En résumé, selon les auteurs, « la prescription de cannabis a représenté une meilleure solution pour ce patient que les médicaments précédemment prescrits, soulageant les symptômes de la douleur et aidant à économiser d’autres médicaments, réduisant ainsi les effets secondaires intolérables associés. En retour, le patient a pu jouir d’une meilleure qualité de vie« . Mais ils vont plus loin en soulignant que « près d’un quart (24,9 %) des patients souffrant de douleurs chroniques se voient prescrire six médicaments ou plus, et la valeur de la réduction de la médication pour cette cohorte doit être reconnue. De plus en plus de recherches universitaires suggèrent que les gens utilisent le cannabis comme substitut aux médicaments prescrits, en particulier les narcotiques/opioïdes ».
Cannabis : un soulagement décrit comme une « restauration du soi
Cette étude de cas nous a rappelé une autre étude réalisée il y a quelques années sur un petit échantillon de patients par le biais d’entretiens, par la chercheuse Maya Lavie-Ajayi de l’ICQM, le Centre israélien de recherche qualitative sur les personnes et la société, et le Dr Pesach Shvartzman, médecin au département des soins palliatifs de l’université Ben Gourion, et publiée dans Pain Medicine (Médecine de la douleur). L’objectif était d’analyser l’expérience subjective du soulagement de la douleur par le cannabis et, pour ce faire, 19 patients ont été traités sous surveillance médicale dans une clinique israélienne.
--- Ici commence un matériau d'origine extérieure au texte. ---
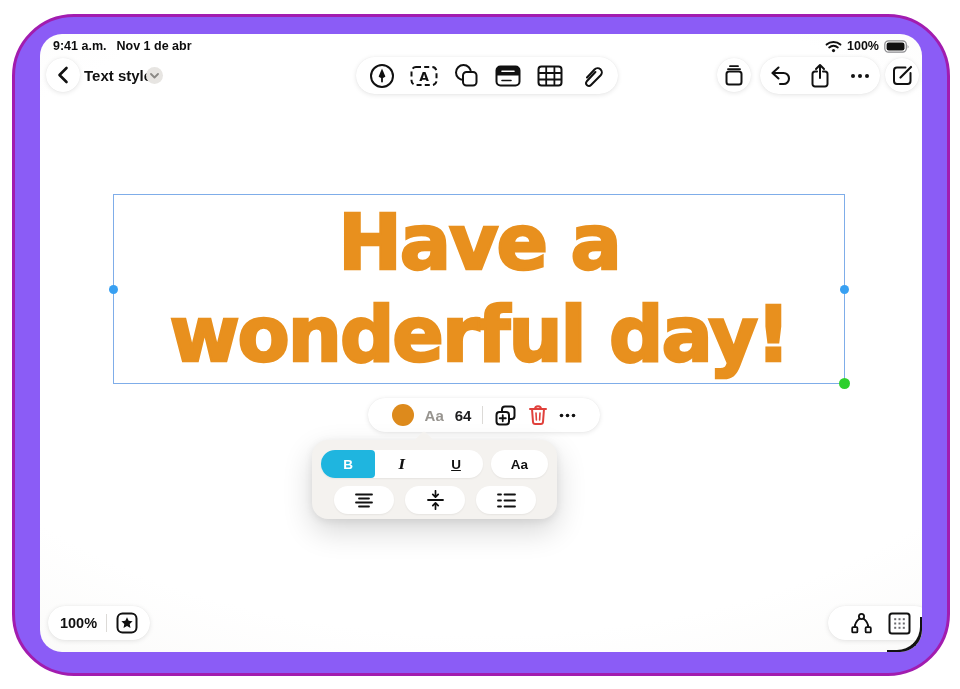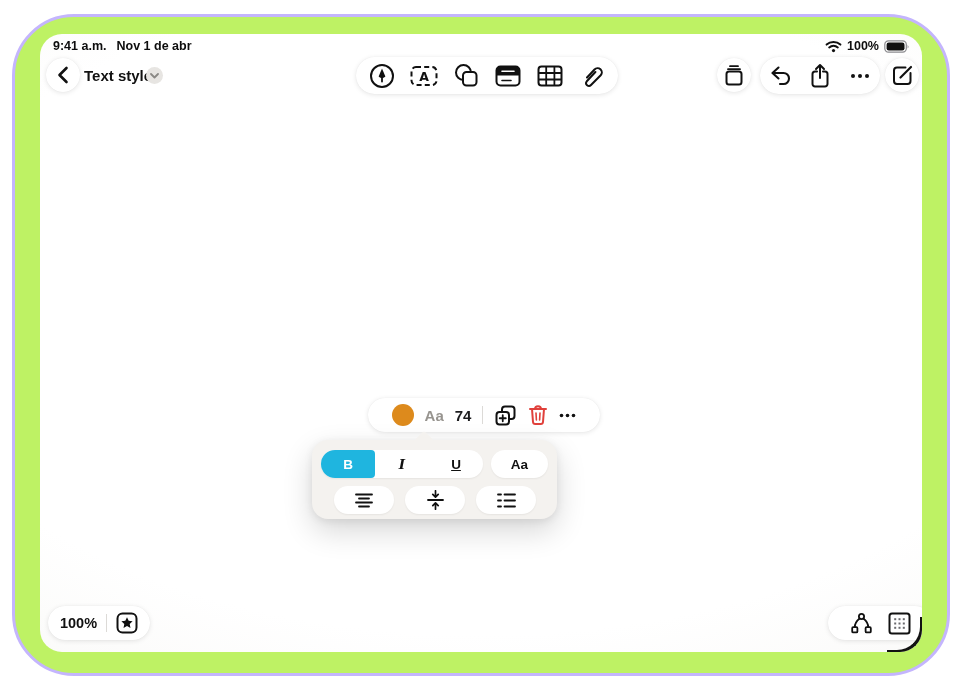"9:41 a.m." .device { background: #bef264 -> #8b5cf6; border: 3px solid #c4b5fd -> 3px solid #a21caf }
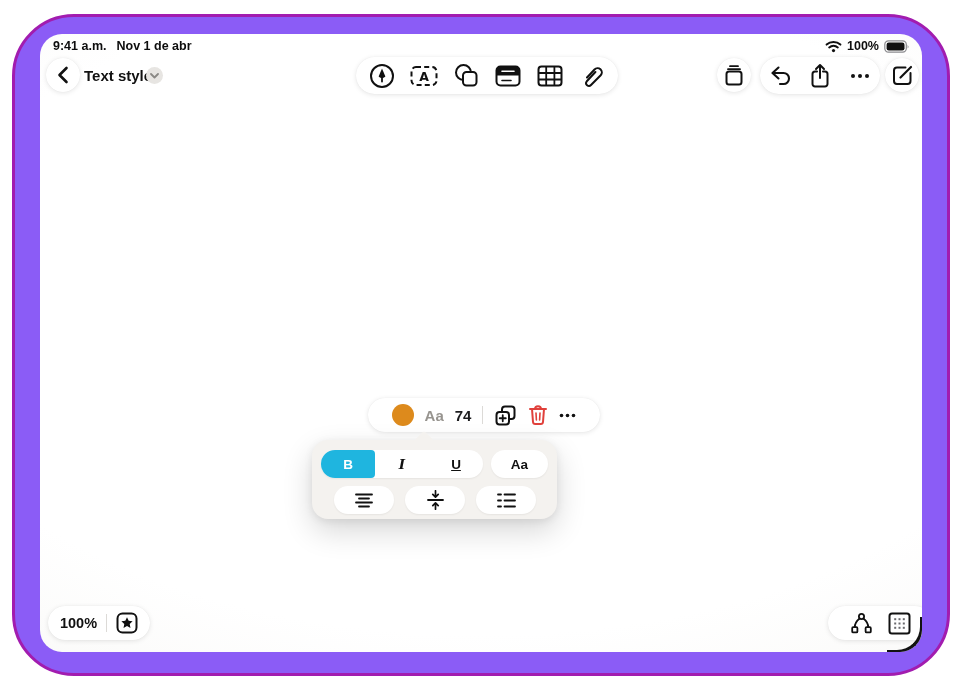"Have a" div.sel-box { html: none -> <div> <div>Have a</div> <div>wonderful day!</div> <div></div> <div></div> <div></div> </div> }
L’analyse des réponses a révélé trois points essentiels : le premier est le « souffle de soulagement », qui décrit la sensation corporelle liée à la consommation de cannabis, y compris un sentiment de relaxation et de réduction de la douleur. Le deuxième est le « retour à la normale », qui décrit l’effet global de la consommation de cannabis, notamment une meilleure capacité à dormir, à se concentrer et à « fonctionner ». Le troisième est celui des « effets secondaires » de la consommation de cannabis.
Dans la conclusion, les auteurs écrivent qu’ils ont suggéré « le terme de restauration du soi pour conceptualiser l’effet du cannabis médical. La restauration de soi est l’expérience de retrouver un sens de soi, un sens de la normalité, et un sens de soi en contrôle de sa vie ». Une étude qui explique en grande partie pourquoi, lorsqu’il s’agit de cannabis médical et de douleur, le sujet est souvent associé à une amélioration de la qualité de vie.
Douleur chronique : un patient sur trois consomme du cannabis aux États-Unis
Aux États-Unis, un patient sur trois souffrant de douleurs chroniques déclare utiliser le cannabis comme option de traitement, et la plupart des patients utilisent le cannabis comme substitut à d’autres médicaments contre la douleur, y compris les opioïdes.
Telles sont les conclusions d’une nouvelle étude scientifique menée par des chercheurs de l’université du Michigan et de l’université Johns Hopkins et publiée dans le Journal of the American Medical Association (JAMA) Substance Use And Addiction.
Il s’agit d’une étude transversale, basée sur le nombre croissant de données dans la littérature scientifique indiquant que les cannabinoïdes peuvent servir d’outils efficaces de gestion de la douleur pour certaines personnes et de substituts à certains médicaments, et qui a porté sur les données de 1 724 adultes âgés de 18 ans ou plus vivant dans 36 États entre mars et avril 2022.